Lundi, une journaliste du Monde, Sylvie Kauffmann, pour une Lettre d’Asie, qui existe déjà. Mardi, Nicolas Baverez, politologue et historien, mais surtout perpétuel observateur du « déclin » supposé de la France. Mercredi, une Lettre des États-Unis signée de la correspondante locale, Corinne Lesnes. Jeudi, un commentaire de Régis Debray, devenu difficile à présenter. Vendredi, un « décryptage politique » – mazette ! – par un éminent chercheur du CNRS, Christian Salmon. Samedi enfin, retour aux fondamentaux habituels, avec la chronique économique d’Éric Le Boucher. Plus tard devraient s’agréger des personnalités aussi certaines que les économistes Pisani-Ferry et Askenazi, ainsi que l’anti-islamiste professionnelle Caroline Fourest.

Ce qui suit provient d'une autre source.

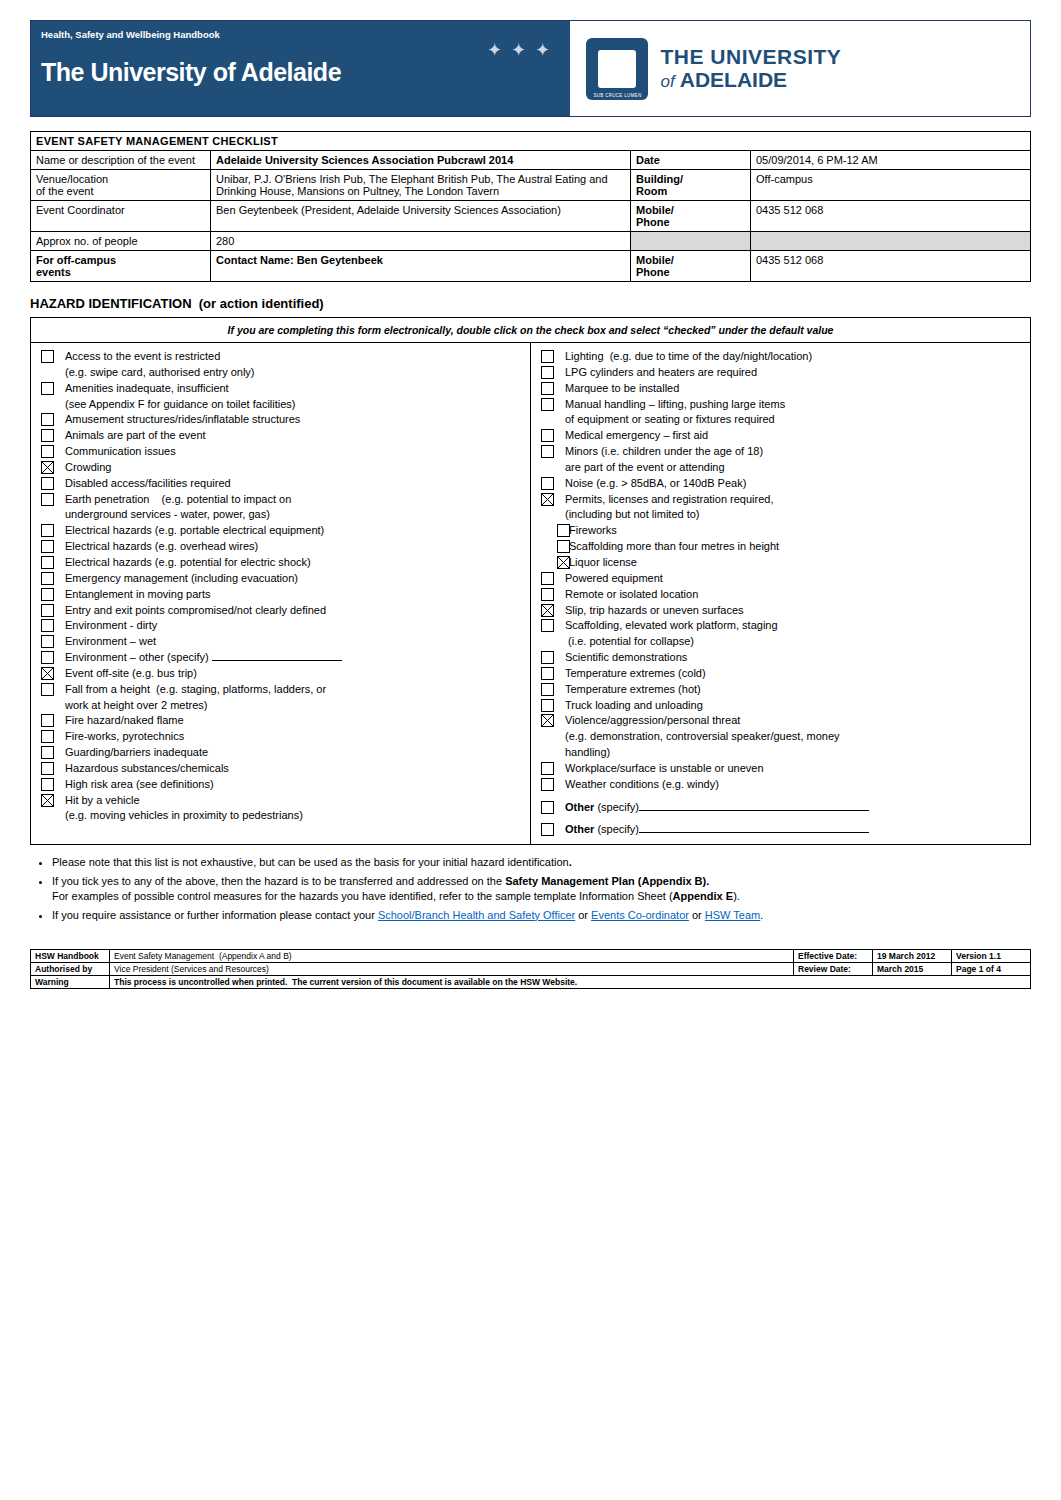Health, Safety and Wellbeing Handbook
✦ ✦ ✦
The University of Adelaide
SUB CRUCE LUMEN
THE UNIVERSITY
of ADELAIDE
| EVENT SAFETY MANAGEMENT CHECKLIST |
| Name or description of the event | Adelaide University Sciences Association Pubcrawl 2014 | Date | 05/09/2014, 6 PM-12 AM |
| Venue/location of the event | Unibar, P.J. O'Briens Irish Pub, The Elephant British Pub, The Austral Eating and Drinking House, Mansions on Pultney, The London Tavern | Building/ Room | Off-campus |
| Event Coordinator | Ben Geytenbeek (President, Adelaide University Sciences Association) | Mobile/ Phone | 0435 512 068 |
| Approx no. of people | 280 | | |
| For off-campus events | Contact Name: Ben Geytenbeek | Mobile/ Phone | 0435 512 068 |
HAZARD IDENTIFICATION (or action identified)
| If you are completing this form electronically, double click on the check box and select “checked” under the default value |
| Access to the event is restricted (e.g. swipe card, authorised entry only) Amenities inadequate, insufficient (see Appendix F for guidance on toilet facilities) Amusement structures/rides/inflatable structures Animals are part of the event Communication issues Crowding Disabled access/facilities required Earth penetration (e.g. potential to impact on underground services - water, power, gas) Electrical hazards (e.g. portable electrical equipment) Electrical hazards (e.g. overhead wires) Electrical hazards (e.g. potential for electric shock) Emergency management (including evacuation) Entanglement in moving parts Entry and exit points compromised/not clearly defined Environment - dirty Environment – wet Environment – other (specify) Event off-site (e.g. bus trip) Fall from a height (e.g. staging, platforms, ladders, or work at height over 2 metres) Fire hazard/naked flame Fire-works, pyrotechnics Guarding/barriers inadequate Hazardous substances/chemicals High risk area (see definitions) Hit by a vehicle (e.g. moving vehicles in proximity to pedestrians) | Lighting (e.g. due to time of the day/night/location) LPG cylinders and heaters are required Marquee to be installed Manual handling – lifting, pushing large items of equipment or seating or fixtures required Medical emergency – first aid Minors (i.e. children under the age of 18) are part of the event or attending Noise (e.g. > 85dBA, or 140dB Peak) Permits, licenses and registration required, (including but not limited to) Fireworks Scaffolding more than four metres in height Liquor license Powered equipment Remote or isolated location Slip, trip hazards or uneven surfaces Scaffolding, elevated work platform, staging (i.e. potential for collapse) Scientific demonstrations Temperature extremes (cold) Temperature extremes (hot) Truck loading and unloading Violence/aggression/personal threat (e.g. demonstration, controversial speaker/guest, money handling) Workplace/surface is unstable or uneven Weather conditions (e.g. windy) Other (specify) Other (specify) |
Please note that this list is not exhaustive, but can be used as the basis for your initial hazard identification.
If you tick yes to any of the above, then the hazard is to be transferred and addressed on the Safety Management Plan (Appendix B).
For examples of possible control measures for the hazards you have identified, refer to the sample template Information Sheet (Appendix E).
If you require assistance or further information please contact your School/Branch Health and Safety Officer or Events Co-ordinator or HSW Team.
| HSW Handbook | Event Safety Management (Appendix A and B) | Effective Date: | 19 March 2012 | Version 1.1 |
| Authorised by | Vice President (Services and Resources) | Review Date: | March 2015 | Page 1 of 4 |
| Warning | This process is uncontrolled when printed. The current version of this document is available on the HSW Website. |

Eh bien, je suis partagé. Le rire pourrait assez bien faire l’affaire. Car voilà résumée la vision des choses de la haute hiérarchie de notre quotidien de référence. Une pincée de géopolitique – l’Amérique, la Chine -, deux doigts de politique classique, un soupçon de sanglot décliniste, un roboratif sandwich « médiologique » façon Debray, et avant tout énormément d’économie. Je vous le dis en toute simplicité, je ris. Vous n’êtes pas obligé de me croire, car je sais que cela paraîtra forcé. C’est pourtant vrai.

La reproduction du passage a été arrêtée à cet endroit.